Eine Waagesonne zeigt uns erst einmal den Künstler. Um welche Kunst es sich dabei handelt, erzählt uns das Stellium mit Merkur/Poesia/Polyhymnia (also die schreibende Zunft). Die königliche Spica ist ebenfalls eingebunden und adelt sein dichterisches Talent. Für seine Kunst (Venus) kommt er zu Ehren (Schütze), er schreibt über seine deutsche Heimat (Opposition Germania in den Zwillingen).
Seine aus Glaubensgründen nicht erwiderte Liebe zu seiner Angebeteten Luise Hensel (Asteroid Luisa im Venus-Zeichen Waage) sehen wir tatsächlich im T-Quadrat von Venus (Liebe) / Chiron (wunder Punkt) / Saturn (Verzicht), hier sind auch gleich zwei weitere königliche Fixsterne (Regulus und Alcyone) eingebunden. Seinen Schmerz (Chiron) hat er jedoch letztlich zu seiner Stärke genutzt (Trigon Mars) und in die Welt hinausgetragen (Schütze), was ihm großen Ruhm einbrachte (im Domizil stehender Jupiter). Mit Juno (Ehefrau)/Euterpe (Muse der Poesie) hat er mit seinem Werk „Die schöne Müllerin“ etwas geschaffen, wovon er träumte (Fische-Mond/Ehefrau, Baucis/glückliche Ehe), was ihm jedoch verwehrt blieb, ihm am Ende aber einen großen Bekanntheitsgrad einbrachte (Schütze).

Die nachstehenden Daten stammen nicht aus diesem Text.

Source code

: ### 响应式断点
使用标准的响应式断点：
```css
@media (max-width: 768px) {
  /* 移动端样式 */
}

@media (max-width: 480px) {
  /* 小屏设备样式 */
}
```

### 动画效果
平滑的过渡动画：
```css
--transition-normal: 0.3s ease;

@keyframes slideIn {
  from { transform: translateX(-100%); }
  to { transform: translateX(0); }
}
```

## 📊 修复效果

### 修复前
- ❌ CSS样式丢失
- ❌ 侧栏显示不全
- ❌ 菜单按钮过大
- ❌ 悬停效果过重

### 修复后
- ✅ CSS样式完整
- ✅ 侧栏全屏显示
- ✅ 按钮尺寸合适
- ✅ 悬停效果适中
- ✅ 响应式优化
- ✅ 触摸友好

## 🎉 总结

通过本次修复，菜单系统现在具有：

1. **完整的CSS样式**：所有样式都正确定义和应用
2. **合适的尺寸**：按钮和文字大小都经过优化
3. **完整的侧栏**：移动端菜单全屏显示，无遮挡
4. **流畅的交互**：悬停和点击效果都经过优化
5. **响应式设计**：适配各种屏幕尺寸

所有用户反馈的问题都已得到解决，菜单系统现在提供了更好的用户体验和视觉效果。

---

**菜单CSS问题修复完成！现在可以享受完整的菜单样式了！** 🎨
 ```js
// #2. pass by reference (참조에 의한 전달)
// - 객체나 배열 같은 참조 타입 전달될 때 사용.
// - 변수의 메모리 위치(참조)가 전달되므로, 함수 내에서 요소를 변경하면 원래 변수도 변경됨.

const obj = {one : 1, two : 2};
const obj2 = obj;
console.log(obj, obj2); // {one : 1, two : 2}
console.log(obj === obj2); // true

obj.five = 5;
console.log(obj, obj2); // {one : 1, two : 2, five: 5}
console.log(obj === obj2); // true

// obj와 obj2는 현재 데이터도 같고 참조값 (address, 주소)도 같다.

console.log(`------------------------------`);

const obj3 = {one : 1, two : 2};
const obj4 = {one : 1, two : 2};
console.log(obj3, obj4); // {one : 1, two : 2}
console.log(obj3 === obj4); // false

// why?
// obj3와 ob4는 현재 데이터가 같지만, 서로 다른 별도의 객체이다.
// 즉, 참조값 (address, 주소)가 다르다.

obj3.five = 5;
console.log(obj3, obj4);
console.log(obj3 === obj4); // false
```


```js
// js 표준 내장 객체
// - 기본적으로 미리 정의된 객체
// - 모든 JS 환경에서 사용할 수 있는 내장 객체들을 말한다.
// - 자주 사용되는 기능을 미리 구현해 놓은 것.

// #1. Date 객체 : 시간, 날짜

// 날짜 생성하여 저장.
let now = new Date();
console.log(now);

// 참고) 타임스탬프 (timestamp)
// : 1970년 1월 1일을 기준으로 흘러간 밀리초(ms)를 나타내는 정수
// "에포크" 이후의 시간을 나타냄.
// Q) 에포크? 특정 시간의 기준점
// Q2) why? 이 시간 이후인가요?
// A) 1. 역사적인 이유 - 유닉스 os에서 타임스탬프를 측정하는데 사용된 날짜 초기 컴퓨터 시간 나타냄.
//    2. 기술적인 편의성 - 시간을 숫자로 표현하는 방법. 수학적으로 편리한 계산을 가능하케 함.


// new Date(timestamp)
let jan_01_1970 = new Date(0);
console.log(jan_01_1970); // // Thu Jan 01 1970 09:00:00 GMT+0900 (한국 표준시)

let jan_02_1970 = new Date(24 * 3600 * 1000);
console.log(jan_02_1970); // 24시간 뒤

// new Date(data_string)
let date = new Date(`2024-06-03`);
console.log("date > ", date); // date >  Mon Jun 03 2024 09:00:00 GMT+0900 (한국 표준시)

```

Genau in Opposition zu diesem Mond übrigens Franz Schubert, der seine Texte vertont hat. Mit diesem arbeitete Müller ja mehrfach an verschiedenen „Projekten“ zusammen (Jungfrau), wie oben schon beschrieben.
Interessant ist übrigens immer die Beobachtung der mundanen Zeitqualität, die sich in Form der Transite auf meine Radix legt:

Als mir Ende September zum ersten Mal der Gedanke zu einem möglichen Beitrag kam, stand Franz Schubert exakt auf meinem Krebs-Merkur (Schreiben, Heimat) und die Transit-Venus (archetypisch: die Venus entspricht auch der Linde!) auf meiner Radix-Luisa. Jetzt ist der Text nun endlich fertig, und Luisa ist in Begleitung der Venus exakt auf meinen Waage-Mond vorgerückt, sowie Transit Chiron derzeit auf meinem Chiron/Poesia. Es brauchte eben eine Weile, bis aus einer ersten Inspiration eine Veröffentlichung wird, und die Thematik könnte aus den Gestirnen nicht stimmiger sein.
Wilhelm Müller wurde übrigens gerade einmal 32 Jahre alt. Die von ihm besungene Linde hat schon längst keine Blätter mehr. Es kamen neue, und durch alle Zeiten lebte der Baum zwischen Vergänglichkeit und Erneuerung. Vor uns liegt jetzt auch die Winterreise, nach der wir uns im nächsten Frühjahr auf einen Neuanfang freuen dürfen. Bis dahin dürfen wir davon träumen, wie es wohl wäre, wenn wir irgendwann an irgendeiner Bushaltestelle auf uns selbst treffen würden.